Got an e-mail from a colleague asking for more details on Ice.
He doesn't get what the big deal is about her being alive and... oh yeah... thinks that maybe she's more interesting dead if she got a big tragic death.
Buddy, the only thing tragic about Ice's death was the fact that anybody ever felt the need to make it happen.
Mark Waid, who wrote the story, says it's the biggest mistake he ever made as a writer. His exact comments can be found on Gail Simone's Women In Refrigerators site at: http://www.unheardtaunts.com/wir/c-mwaid.html
Here's the quote: "I'm responsible for the death of Ice. My call, my worst mistake in comics, my biggest regret. I remember hearing myself ask the editor, "Who's the JLAer whose death would evoke the most fierce gut reaction from readers?" What a dope. Mea culpa. But I've learned my lesson."
He also wondered if it wasn't a matter of plot convenience that Huntress knew who Ice was. After all, she's never been the most social of superheroes. In fact, she makes Batman look like the life of the party when it comes to playing well with others.

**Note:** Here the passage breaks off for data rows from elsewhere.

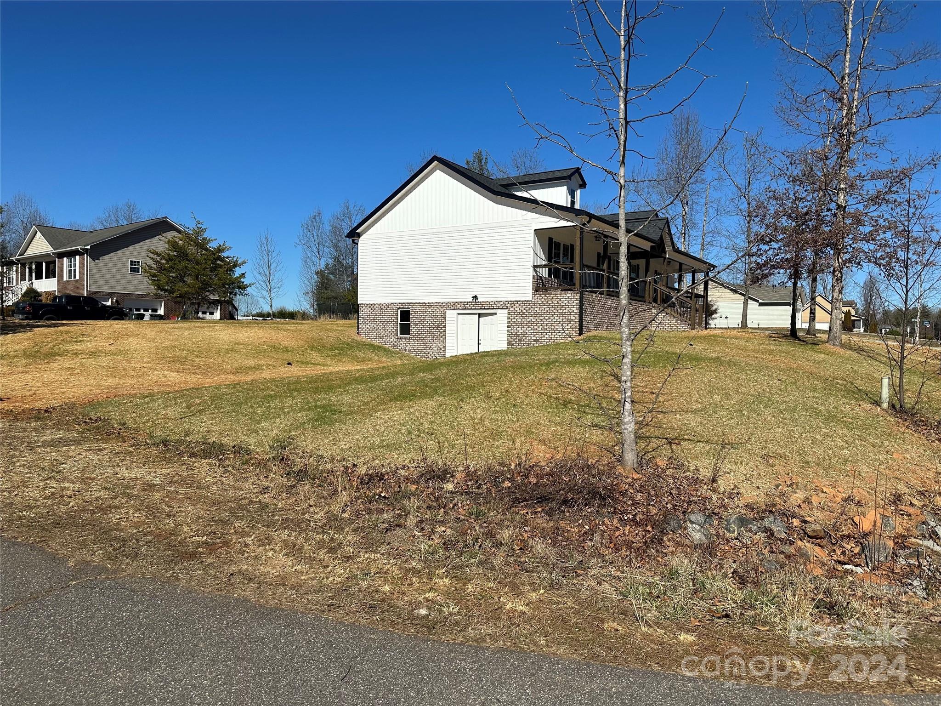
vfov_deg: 56.8
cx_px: 470
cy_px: 353
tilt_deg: -1.1
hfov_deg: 71.6
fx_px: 652
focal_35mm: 24
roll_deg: -0.8
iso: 80
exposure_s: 1/7042
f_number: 1.78
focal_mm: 6.86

Still - as shocking as this is - Huntress and Ice were teammates. Huntress was in the Justice League from issues #26 - 35 of the 1987 Justice League of America Series while Ice was on the team. Ice had an open identity so it seems likely that Huntress knew her first name was Tora, though given Helena's secret identity issues at the time is is unlikely that Ice knew Huntress' real name.
And to answer said colleague's note that "there are lots of other cold-powered characters in the DCU", I would like to note that, as Stan Lee was once reported to say, "The Powers Are Not the Person".
Yes, there are other ice-powered characters in the DCU. But as a certain famous writer is fond of saying - The Powers Are Not The Person. By that logic, Captain Cold and Mister Freeze are the same guy but if you tried making that case to a Flash fan, you'd get laughed out of the park.
Quick comic reviews later, when I have more time to write. Promise.